Where a line of the records contains the word "APERTURE", show that line.
BEGIN MATERIAL SHOWN
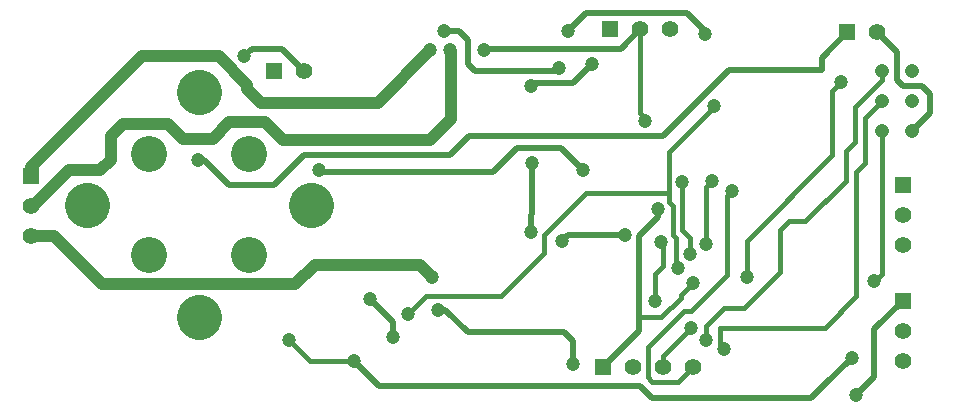
<source format=gbl>
G04 ( created by brdgerber.py ( brdgerber.py v0.1 2014-03-12 ) ) date 2021-04-12 03:08:49 EDT*
G04 Gerber Fmt 3.4, Leading zero omitted, Abs format*
%MOIN*%
%FSLAX34Y34*%
G01*
G70*
G90*
G04 APERTURE LIST*
%ADD10C,0.0400*%
%ADD31C,0.0047*%
%ADD33R,0.0787X0.0177*%
%ADD11C,0.0200*%
%ADD12R,0.0866X0.0236*%
%ADD23C,0.0020*%
%ADD24C,0.0160*%
%ADD37R,0.0760X0.2100*%
%ADD28C,0.0000*%
%ADD30R,0.0945X0.1575*%
%ADD38C,0.1200*%
%ADD32R,0.0177X0.0787*%
%ADD25R,0.0472X0.0275*%
%ADD26C,0.0012*%
%ADD29C,0.0059*%
%ADD17R,0.0550X0.0550*%
%ADD13C,0.0050*%
%ADD27R,0.0709X0.0629*%
%ADD18C,0.0550*%
%ADD35R,0.0800X0.0600*%
%ADD36C,0.0471*%
%ADD22R,0.0260X0.0800*%
%ADD19C,0.0120*%
%ADD21R,0.0629X0.0709*%
%ADD39R,0.0600X0.0800*%
%ADD20C,0.0472*%
%ADD16C,0.0100*%
%ADD14C,0.0080*%
%ADD34C,0.1500*%
%ADD15C,0.0060*%
G04 APERTURE END LIST*
G54D10*
D10*
G01X-03850Y18700D02*
G01X-03900Y18700D01*
D17*
X23300Y24500D03*
D18*
X24300Y24500D03*
D10*
G01X02700Y21500D02*
G01X02150Y20950D01*
D20*
X12800Y20150D03*
D20*
X09400Y23900D03*
D11*
G01X12800Y18450D02*
G01X12750Y18400D01*
D17*
X15150Y13350D03*
D18*
X16150Y13350D03*
D18*
X17150Y13350D03*
D18*
X18150Y13350D03*
D11*
G01X12800Y20150D02*
G01X12800Y18450D01*
D11*
G01X13850Y14500D02*
G01X14150Y14200D01*
D11*
G01X08150Y14850D02*
G01X08150Y14350D01*
D10*
G01X02150Y20950D02*
G01X01150Y20950D01*
D20*
X07400Y15600D03*
D10*
G01X-01250Y21050D02*
G01X-01250Y20250D01*
D10*
G01X03900Y21500D02*
G01X02700Y21500D01*
D17*
X25150Y15550D03*
D18*
X25150Y14550D03*
D18*
X25150Y13550D03*
D10*
G01X-00850Y21450D02*
G01X-01250Y21050D01*
D11*
G01X07400Y15600D02*
G01X08150Y14850D01*
D17*
X15400Y24600D03*
D18*
X16400Y24600D03*
D18*
X17400Y24600D03*
D10*
G01X00650Y21450D02*
G01X-00850Y21450D01*
D10*
G01X07650Y22150D02*
G01X09400Y23900D01*
D24*
G01X24450Y22900D02*
G01X24450Y23200D01*
D17*
X04200Y23200D03*
D18*
X05200Y23200D03*
D17*
X-03900Y19700D03*
D18*
X-03900Y18700D03*
D18*
X-03900Y17700D03*
D20*
X12750Y17850D03*
D10*
G01X-03900Y17700D02*
G01X-03150Y17700D01*
D20*
X09450Y16350D03*
D20*
X08150Y14350D03*
D11*
G01X12750Y18400D02*
G01X12750Y17850D01*
D17*
X25150Y19400D03*
D18*
X25150Y18400D03*
D18*
X25150Y17400D03*
D10*
G01X09050Y16750D02*
G01X09450Y16350D01*
D10*
G01X05550Y16750D02*
G01X09050Y16750D01*
D10*
G01X-03150Y17700D02*
G01X-01550Y16100D01*
D10*
G01X04900Y16100D02*
G01X05550Y16750D01*
D34*
G01X05440Y18750D02*
G01X05440Y18750D01*
D34*
G01X01700Y22490D02*
G01X01700Y22490D01*
D34*
G01X-02040Y18750D02*
G01X-02040Y18750D01*
D34*
G01X01700Y15010D02*
G01X01700Y15010D01*
D24*
G01X23550Y22000D02*
G01X24450Y22900D01*
D10*
G01X04500Y20900D02*
G01X03900Y21500D01*
D10*
G01X-01600Y19900D02*
G01X-02650Y19900D01*
D10*
G01X03300Y22600D02*
G01X03750Y22150D01*
D24*
G01X23550Y20850D02*
G01X23550Y22000D01*
D24*
G01X23250Y20550D02*
G01X23550Y20850D01*
D24*
G01X23250Y19550D02*
G01X23250Y20550D01*
D24*
G01X21900Y18200D02*
G01X23250Y19550D01*
D10*
G01X01150Y20950D02*
G01X00650Y21450D01*
D10*
G01X-01550Y16100D02*
G01X04900Y16100D01*
D10*
G01X-02650Y19900D02*
G01X-03850Y18700D01*
D36*
G01X24450Y23200D02*
G01X24450Y23200D01*
D36*
G01X25450Y23200D02*
G01X25450Y23200D01*
D36*
G01X24450Y22200D02*
G01X24450Y22200D01*
D36*
G01X25450Y22200D02*
G01X25450Y22200D01*
D36*
G01X24450Y21200D02*
G01X24450Y21200D01*
D36*
G01X25450Y21200D02*
G01X25450Y21200D01*
D20*
X11200Y23900D03*
D11*
G01X11200Y23900D02*
G01X11250Y23950D01*
D11*
G01X11250Y23950D02*
G01X15750Y23950D01*
D11*
G01X15750Y23950D02*
G01X16400Y24600D01*
D10*
G01X-01250Y20250D02*
G01X-01600Y19900D01*
D10*
G01X03300Y22750D02*
G01X03300Y22600D01*
D10*
G01X-03900Y20000D02*
G01X-00200Y23700D01*
D10*
G01X-00200Y23700D02*
G01X02350Y23700D01*
D10*
G01X-03900Y19700D02*
G01X-03900Y20000D01*
D10*
G01X02350Y23700D02*
G01X03300Y22750D01*
D38*
G01X00030Y17080D02*
G01X00030Y17080D01*
D38*
G01X03370Y17080D02*
G01X03370Y17080D01*
D38*
G01X03370Y20420D02*
G01X03370Y20420D01*
D38*
G01X00030Y20420D02*
G01X00030Y20420D01*
D24*
G01X19050Y14100D02*
G01X19050Y14650D01*
D24*
G01X19200Y13950D02*
G01X19050Y14100D01*
D20*
X19200Y13950D03*
D11*
G01X22450Y23650D02*
G01X23300Y24500D01*
D20*
X24200Y16200D03*
D24*
G01X24200Y16200D02*
G01X24450Y16450D01*
D24*
G01X24450Y16450D02*
G01X24450Y21200D01*
D24*
G01X19950Y17550D02*
G01X22800Y20400D01*
D24*
G01X22800Y20400D02*
G01X22800Y22150D01*
D24*
G01X23900Y21650D02*
G01X24450Y22200D01*
D24*
G01X23900Y20150D02*
G01X23900Y21650D01*
D24*
G01X23600Y19850D02*
G01X23900Y20150D01*
D24*
G01X23600Y15700D02*
G01X23600Y19850D01*
D24*
G01X22550Y14650D02*
G01X23600Y15700D01*
D24*
G01X19050Y14650D02*
G01X22550Y14650D01*
D11*
G01X22450Y23250D02*
G01X22450Y23650D01*
D24*
G01X21350Y18200D02*
G01X21900Y18200D01*
D20*
X10050Y23900D03*
D10*
G01X10050Y23900D02*
G01X10100Y23850D01*
D10*
G01X10100Y23850D02*
G01X10100Y21600D01*
D10*
G01X10100Y21600D02*
G01X09400Y20900D01*
D10*
G01X09400Y20900D02*
G01X04500Y20900D01*
D10*
G01X03750Y22150D02*
G01X07650Y22150D01*
D20*
X01650Y20250D03*
D11*
G01X01650Y20250D02*
G01X01850Y20250D01*
D11*
G01X01850Y20250D02*
G01X02700Y19400D01*
D11*
G01X02700Y19400D02*
G01X04200Y19400D01*
D11*
G01X04200Y19400D02*
G01X05200Y20400D01*
D11*
G01X05200Y20400D02*
G01X10050Y20400D01*
D11*
G01X10050Y20400D02*
G01X10700Y21050D01*
D11*
G01X10700Y21050D02*
G01X17150Y21050D01*
D11*
G01X17150Y21050D02*
G01X19350Y23250D01*
D11*
G01X19350Y23250D02*
G01X22450Y23250D01*
D20*
X03200Y23700D03*
D11*
G01X03200Y23700D02*
G01X03450Y23950D01*
D11*
G01X03450Y23950D02*
G01X04450Y23950D01*
D11*
G01X04450Y23950D02*
G01X05200Y23200D01*
D20*
X13800Y17550D03*
D11*
G01X13800Y17550D02*
G01X14000Y17750D01*
D11*
G01X14000Y17750D02*
G01X15900Y17750D01*
D20*
X15900Y17750D03*
D20*
X18600Y14250D03*
D24*
G01X18600Y14250D02*
G01X18600Y14700D01*
D24*
G01X18600Y14700D02*
G01X19200Y15300D01*
D24*
G01X19200Y15300D02*
G01X19850Y15300D01*
D24*
G01X19850Y15300D02*
G01X21050Y16500D01*
D24*
G01X21050Y16500D02*
G01X21050Y17900D01*
D24*
G01X21050Y17900D02*
G01X21350Y18200D01*
D20*
X18100Y14650D03*
D24*
G01X18100Y14650D02*
G01X17150Y13700D01*
D24*
G01X17150Y13700D02*
G01X17150Y13350D01*
D20*
X17100Y17500D03*
D11*
G01X17100Y17500D02*
G01X17150Y17450D01*
D20*
X09850Y24550D03*
D11*
G01X09850Y24550D02*
G01X10350Y24550D01*
D11*
G01X10350Y24550D02*
G01X10650Y24250D01*
D11*
G01X10650Y24250D02*
G01X10650Y23450D01*
D11*
G01X10650Y23450D02*
G01X10900Y23200D01*
D11*
G01X10900Y23200D02*
G01X13600Y23200D01*
D11*
G01X13600Y23200D02*
G01X13700Y23300D01*
D20*
X13700Y23300D03*
D20*
X17000Y18600D03*
D11*
G01X17000Y18600D02*
G01X17000Y18350D01*
D11*
G01X17000Y18350D02*
G01X16350Y17700D01*
D11*
G01X16350Y17700D02*
G01X16350Y14550D01*
D11*
G01X16350Y14550D02*
G01X15150Y13350D01*
D20*
X14150Y13450D03*
D11*
G01X14150Y14200D02*
G01X14150Y13450D01*
D20*
X09650Y15250D03*
D11*
G01X09650Y15250D02*
G01X09900Y15250D01*
D11*
G01X09900Y15250D02*
G01X10650Y14500D01*
D11*
G01X10650Y14500D02*
G01X13850Y14500D01*
D20*
X06850Y13550D03*
D11*
G01X06850Y13550D02*
G01X07700Y12700D01*
D24*
G01X18600Y19350D02*
G01X18600Y18950D01*
D11*
G01X22500Y12700D02*
G01X23450Y13650D01*
D20*
X23450Y13650D03*
D20*
X23600Y12400D03*
D11*
G01X23600Y12400D02*
G01X24200Y13000D01*
D11*
G01X24200Y13000D02*
G01X24200Y14600D01*
D11*
G01X24200Y14600D02*
G01X25150Y15550D01*
D20*
X05700Y19900D03*
D11*
G01X05700Y19900D02*
G01X05750Y19850D01*
D11*
G01X05750Y19850D02*
G01X11500Y19850D01*
D11*
G01X11500Y19850D02*
G01X12300Y20650D01*
D11*
G01X12300Y20650D02*
G01X13750Y20650D01*
D11*
G01X13750Y20650D02*
G01X14500Y19900D01*
D20*
X14500Y19900D03*
D20*
X12750Y22700D03*
D11*
G01X12750Y22700D02*
G01X12850Y22800D01*
D11*
G01X12850Y22800D02*
G01X14150Y22800D01*
D11*
G01X14150Y22800D02*
G01X14800Y23450D01*
D20*
X14800Y23450D03*
D20*
X16900Y15550D03*
D24*
G01X16900Y15550D02*
G01X16900Y16450D01*
D24*
G01X16900Y16450D02*
G01X17150Y16700D01*
D24*
G01X17150Y16700D02*
G01X17150Y17450D01*
D20*
X18150Y16150D03*
D24*
G01X18150Y16150D02*
G01X17750Y15750D01*
D24*
G01X17750Y15750D02*
G01X17750Y15650D01*
D24*
G01X17750Y15650D02*
G01X17100Y15000D01*
D24*
G01X17100Y15000D02*
G01X16350Y15000D01*
D20*
X08650Y15100D03*
D24*
G01X08650Y15100D02*
G01X09250Y15700D01*
D24*
G01X09250Y15700D02*
G01X11750Y15700D01*
D24*
G01X11750Y15700D02*
G01X13200Y17150D01*
D24*
G01X13200Y17150D02*
G01X13200Y17750D01*
D24*
G01X13200Y17750D02*
G01X14600Y19150D01*
D24*
G01X14600Y19150D02*
G01X17350Y19150D01*
D20*
X17650Y16650D03*
D24*
G01X17600Y16700D02*
G01X17650Y16650D01*
D20*
X18600Y17450D03*
D24*
G01X18600Y17450D02*
G01X18600Y18950D01*
D24*
G01X17350Y19150D02*
G01X17350Y20500D01*
D24*
G01X17350Y20500D02*
G01X18850Y22000D01*
D24*
G01X18850Y22000D02*
G01X18850Y22050D01*
D20*
X18850Y22050D03*
D24*
G01X17350Y19150D02*
G01X17350Y18850D01*
D24*
G01X17350Y18850D02*
G01X17500Y18700D01*
D24*
G01X17500Y18700D02*
G01X17500Y17750D01*
D24*
G01X17500Y17750D02*
G01X17600Y17650D01*
D24*
G01X17600Y17650D02*
G01X17600Y16700D01*
D20*
X18050Y17100D03*
D24*
G01X18050Y17100D02*
G01X18050Y17650D01*
D24*
G01X18050Y17650D02*
G01X17800Y17900D01*
D24*
G01X17800Y17900D02*
G01X17800Y19100D01*
D24*
G01X17800Y19100D02*
G01X17800Y19500D01*
D20*
X17800Y19500D03*
D20*
X16550Y21550D03*
D24*
G01X16550Y21550D02*
G01X16550Y21650D01*
D24*
G01X16550Y21650D02*
G01X16400Y21800D01*
D24*
G01X16400Y21800D02*
G01X16400Y24600D01*
D20*
X18800Y19550D03*
D24*
G01X18800Y19550D02*
G01X18600Y19350D01*
D20*
X19450Y19200D03*
D24*
G01X19450Y19200D02*
G01X19300Y19050D01*
D24*
G01X19300Y19050D02*
G01X19300Y16400D01*
D24*
G01X19300Y16400D02*
G01X18100Y15200D01*
D24*
G01X18100Y15200D02*
G01X17850Y15200D01*
D24*
G01X17850Y15200D02*
G01X16650Y14000D01*
D24*
G01X16650Y14000D02*
G01X16650Y13000D01*
D24*
G01X16650Y13000D02*
G01X16800Y12850D01*
D24*
G01X16800Y12850D02*
G01X17650Y12850D01*
D24*
G01X17650Y12850D02*
G01X18150Y13350D01*
D11*
G01X07700Y12700D02*
G01X16400Y12700D01*
D11*
G01X16400Y12700D02*
G01X16800Y12300D01*
D11*
G01X16800Y12300D02*
G01X22100Y12300D01*
D11*
G01X22100Y12300D02*
G01X22500Y12700D01*
D11*
G01X26050Y21800D02*
G01X25450Y21200D01*
D20*
X18550Y24450D03*
D11*
G01X18550Y24450D02*
G01X18550Y24550D01*
D11*
G01X18550Y24550D02*
G01X17950Y25150D01*
D11*
G01X17950Y25150D02*
G01X14600Y25150D01*
D11*
G01X14600Y25150D02*
G01X14000Y24550D01*
D20*
X14000Y24550D03*
D20*
X19950Y16350D03*
D24*
G01X19950Y16350D02*
G01X19950Y17550D01*
D24*
G01X22800Y22150D02*
G01X22800Y22550D01*
D24*
G01X22800Y22550D02*
G01X23100Y22850D01*
D20*
X23100Y22850D03*
D20*
X04700Y14250D03*
D24*
G01X04700Y14250D02*
G01X05400Y13550D01*
D24*
G01X05400Y13550D02*
G01X06850Y13550D01*
D11*
G01X26050Y21800D02*
G01X26050Y22450D01*
D11*
G01X26050Y22450D02*
G01X25800Y22700D01*
D11*
G01X25800Y22700D02*
G01X25150Y22700D01*
D11*
G01X25150Y22700D02*
G01X24950Y22900D01*
D11*
G01X24950Y22900D02*
G01X24950Y23850D01*
D11*
G01X24950Y23850D02*
G01X24300Y24500D01*
M02*

</source>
END MATERIAL SHOWN
- FINISHED TASK -
G04 APERTURE LIST*
G04 APERTURE END LIST*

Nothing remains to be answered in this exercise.